Tuesday 17 November 2009

SPIRITUALITAS DLM PSIKOLOGI EKSISTENSIAL (1)

*I *

Di Wina Austria, Victor Emil Frankl dilahirkan pada tanggal 26 Maret
1905 dari keluarga Yahudi yang sangat kuat memegang tradisi, nilai-nilai
dan kepercayaan Yudaisme. Hal ini berpengaruh kuat atas diri Frankl yang
ditunjukkan oleh minat yang besar pada persoalan spiritual, khususnya
persoalan mengenai makna hidup. Di tengah suasana yang religius itulah
Frankl menjalani sebagian besar hidupnya.

Dalam bagian pertama buku Man's Seach for Meaning Frankl, 1963),
mengisahkan penderitaan Frankl selama menjadi tawanan Yahudi di
Auschwitz dan beberapa kamp konsentrasi Nazi lainnya. Kehidupannya
selama tiga tahun di kamp konsentrasi adalah kehidupan yang mengerikan
se cara kejam. Setiap hari, ia menyaksikan tindakan-tindakan kejam,
penyiksaan, penembakan, pembunuhan masal di kamar gaas atau eksekusi
dengan aliran listrik. Pada saat yang sama, ia juga melihat
peristiwa-peristiwa yang sangat mengharukan; berkorban untuk rekan,
kesabaran yang luar biasa, dan daya hidup yang perkasa. Di samping para
tahanan yang berputus asa yang mengeluh, "mengapa semua ini terjadi
pada kita? "mengapa aku harus menanggung derita ini?" ada juga para
tahanan yang berpikir "apa yang harus kulakukan dalam keadaan seperti
ini?". Yang pertama umumnya berakhir dengan kematian, dan yang kedua
banyak yang lolos dari lubang jarum kematian.

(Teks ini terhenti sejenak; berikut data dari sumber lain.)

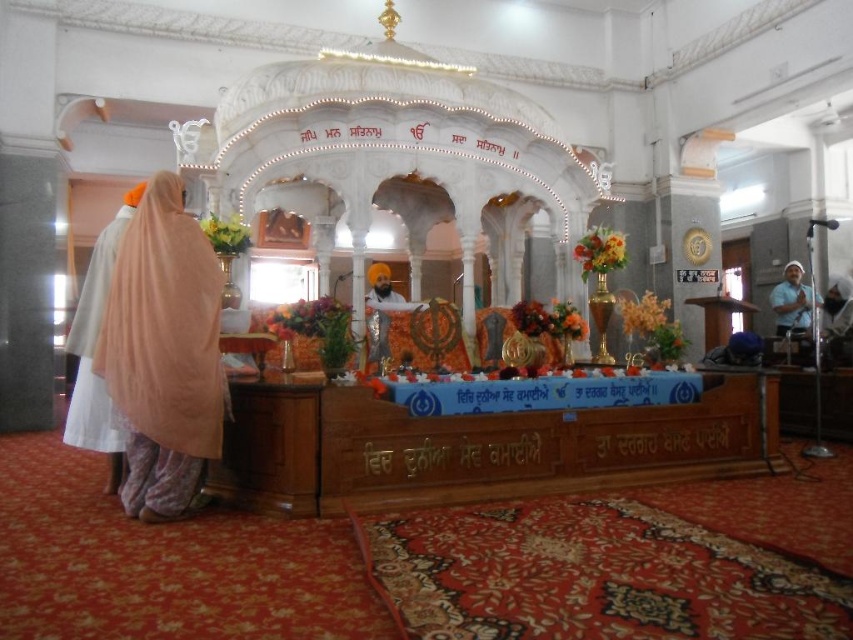
Does light peach sheer at left come behind blue fabric at right?

No, it is not.

How distant is light peach sheer at left from blue fabric at right?

light peach sheer at left is 12.15 meters from blue fabric at right.

Where is `light peach sheer at left`? The width and height of the screenshot is (853, 640). light peach sheer at left is located at coordinates (164, 353).

Is white silk robe at left wider than blue fabric at right?

Correct, the width of white silk robe at left exceeds that of blue fabric at right.

Between white silk robe at left and blue fabric at right, which one appears on the left side from the viewer's perspective?

white silk robe at left

The height and width of the screenshot is (640, 853). In order to click on white silk robe at left in this screenshot , I will do `click(93, 348)`.

Does point (152, 348) come closer to viewer compared to point (78, 412)?

Yes, point (152, 348) is in front of point (78, 412).

Does light peach sheer at left appear on the right side of white silk robe at left?

Yes, light peach sheer at left is to the right of white silk robe at left.

Locate an element on the screen. This screenshot has height=640, width=853. light peach sheer at left is located at coordinates [x=164, y=353].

Menurut Jalaluddin Rakhmat (Pengantar dalam Danah Zohar & Ian Marshall,
2002), hal yang membedakan keduanya adalah pemberian makna. Pada manusia
ada kebebasan yang tidak bisa dihancurkan bahkan oleh pagar kawat
berduri sekalipun. Itu adalah kebebasan untuk memilih makna. Sambil
mengambil pemikiran Freud tentang efek berbahaya dari represi dan
analisis mimpinya, Frankl menentang Freud ketika dia menganggap dimensi
spiritual manusia sebagai sublimasi insting hewani. Dengan landasan
fenomenologi, Frankl membantah dan menjelaskan bahwa perilaku manusia
tidak hanya diakibatkan oleh proses psikis saja. Menurutnya, pemberian
makna berada di luar semua proses psikologis. Dia mengembangkan teknik
psikoterapi yang disebut dengan Logoterapi (berasal dari kata Yunani
"Logos" yang berarti "makna").

Logoterapi memandang manusia sebagai totalitas yang terdiri dari tiga
dimensi; fisik, psikis, spiritual. Untuk memahami diri dan kesehatan,
kita harus memperhitungkan ketiganya. Selama ini dimensi spiritual
diserahkan pada agama, dan pada gilirannya agama tidak diajak bicara
untuk urusan phisik dan psikilogis. Kedokteran, termasuk psikologi telah
mengabaikan dimensi spiritual sebagai sumber kesehatan dan kebahagiaan
(Jalaluddin Rahmat, 2004).

Frankl menyebut dimensi spiritual sebagai "noos" yang mengandung
semua sifat khas manusia, seperti keinginan kita untuk memberi makna,
orientasi-orientasi tujuan kita, kreativitas kita, imajinasi kita,
intuisi kita, keimanan kita, visi kita akan menjadi apa, kemampuan kita
untuk mencintai di luar kecintaan yang phisik­psikologis, kemampuan
mendengarkan hati nurani kita di luar kendali superego, secara humor
kita. Di dalamnya juga terkandung pembebasa diri kita atau kemampuan
untuk melangkah ke luar dan memandang diri kita, dan transendensi diri
atau kemampuan untuk menggapai orang yang kita cintai atau mengejar
tujuan yang kita yakini. Dalam dunia sp iritual, kita tidak dipandu,
kita adalah pemandu, pengambil keputusan. Semuanya itu terdapat di alam
tak sadar kita. Tugas seorang logoterapis adalah menyadarkan kita akan
perbendaharaan kesehatan spiritual ini.